**** Estratto fornito ****

Se dovessimo declinare questo aspetto sull’istruzione, vale la stessa idea. Noi viviamo in un Paese dove la scuola è una, uguale per tutti, la scuola di Stato, che significa non solo che esiste un unico tipo di scuola, ma che esiste un unico tipo di scuola che deve insegnare le stesse cose nello stesso modo a tutti gli studenti. E invece, tutti gli studenti sono diversi e chi guida una scuola ha un’idea diversa di quello che dovrebbe essere insegnato e preferisce puntare su un aspetto piuttosto che su un altro. L’applicazione del principio di sussidiarietà dice che il primo soggetto deputato all’educazione dei figli è la famiglia, ed è la famiglia che deve scegliere l’educazione migliore per i figli. Quando io ho detto queste cose in un Master in cui insegnavo, e i cui allievi erano insegnanti e presidi di scuole statali, in tante parti d’Italia, ho rischiato l’incolumità fisica, perché sembra una bestemmia. E invece l’applicazione del principio di sussidiarietà è facile, sotto questo profilo, perché dice una cosa semplice, ma è una verità tutt’altro che accettata. Noi viviamo in un Paese dove la scuola non statale è considerata una scuola guardata con sospetto.

****

Riprendi il brano sulla sussidiarietà nella scuola e continualo dopo la sua ultima frase.

**** Dati dell'esercizio ****

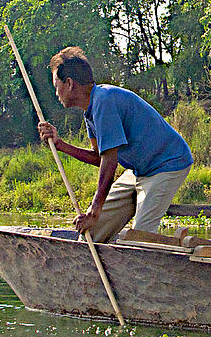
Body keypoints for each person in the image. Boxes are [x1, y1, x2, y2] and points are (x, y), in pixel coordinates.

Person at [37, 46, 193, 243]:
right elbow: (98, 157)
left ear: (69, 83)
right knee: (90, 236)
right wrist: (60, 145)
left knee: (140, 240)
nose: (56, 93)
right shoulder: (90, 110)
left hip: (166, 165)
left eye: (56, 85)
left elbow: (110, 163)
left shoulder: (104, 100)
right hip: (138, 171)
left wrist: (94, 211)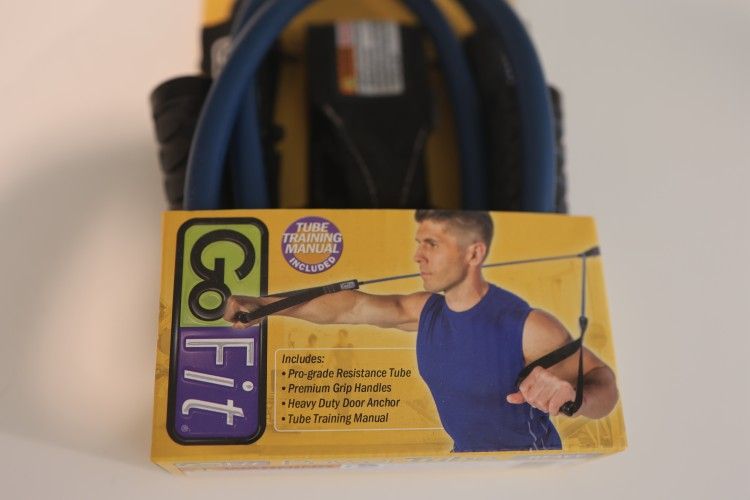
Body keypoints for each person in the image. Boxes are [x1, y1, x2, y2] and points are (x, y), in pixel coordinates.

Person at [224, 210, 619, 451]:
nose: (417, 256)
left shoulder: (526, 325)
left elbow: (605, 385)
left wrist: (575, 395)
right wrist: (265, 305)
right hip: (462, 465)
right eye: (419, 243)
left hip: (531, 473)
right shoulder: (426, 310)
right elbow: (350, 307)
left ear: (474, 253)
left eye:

****

Risultato:
Cosa fa la Fondazione per la Sussidiarietà per promuovere questa idea del principio di sussidiarietà, e quindi questa idea di società e di economia? Quattro cose, fondamentalmente, in verità tantissime, ma ho cercato di sintetizzarle a beneficio di tutti. Attività core, che adesso descriverò, attività di formazione, pubblicazioni, e un certo dibattito con il mondo politico. Attività core sono le attività tra cui ho citato per prima il sussidiario.net, la piattaforma online, il quotidiano con cui la Fondazione diffonde la propria vision: è diventato un sito ormai cult, ha due milioni di visitatori. La Fondazione coordina e svolge alcune attività di ricerca, molte delle quali su questi settori. Il Rapporto annuale sulla Sussidiarietà è una pubblicazione annuale curata dalla Fondazione su un tema specifico ogni anno. Il primo è stato sull’istruzione, l’ultimo è stato sulla Pubblica Amministrazione: l’idea è cercare di andare a fondo, ogni anno, su un tema e capire come il principio di sussidiarietà, nella sua declinazione concreta, che ho cercato di delineare rispetto al welfare, si attua in un particolare contesto.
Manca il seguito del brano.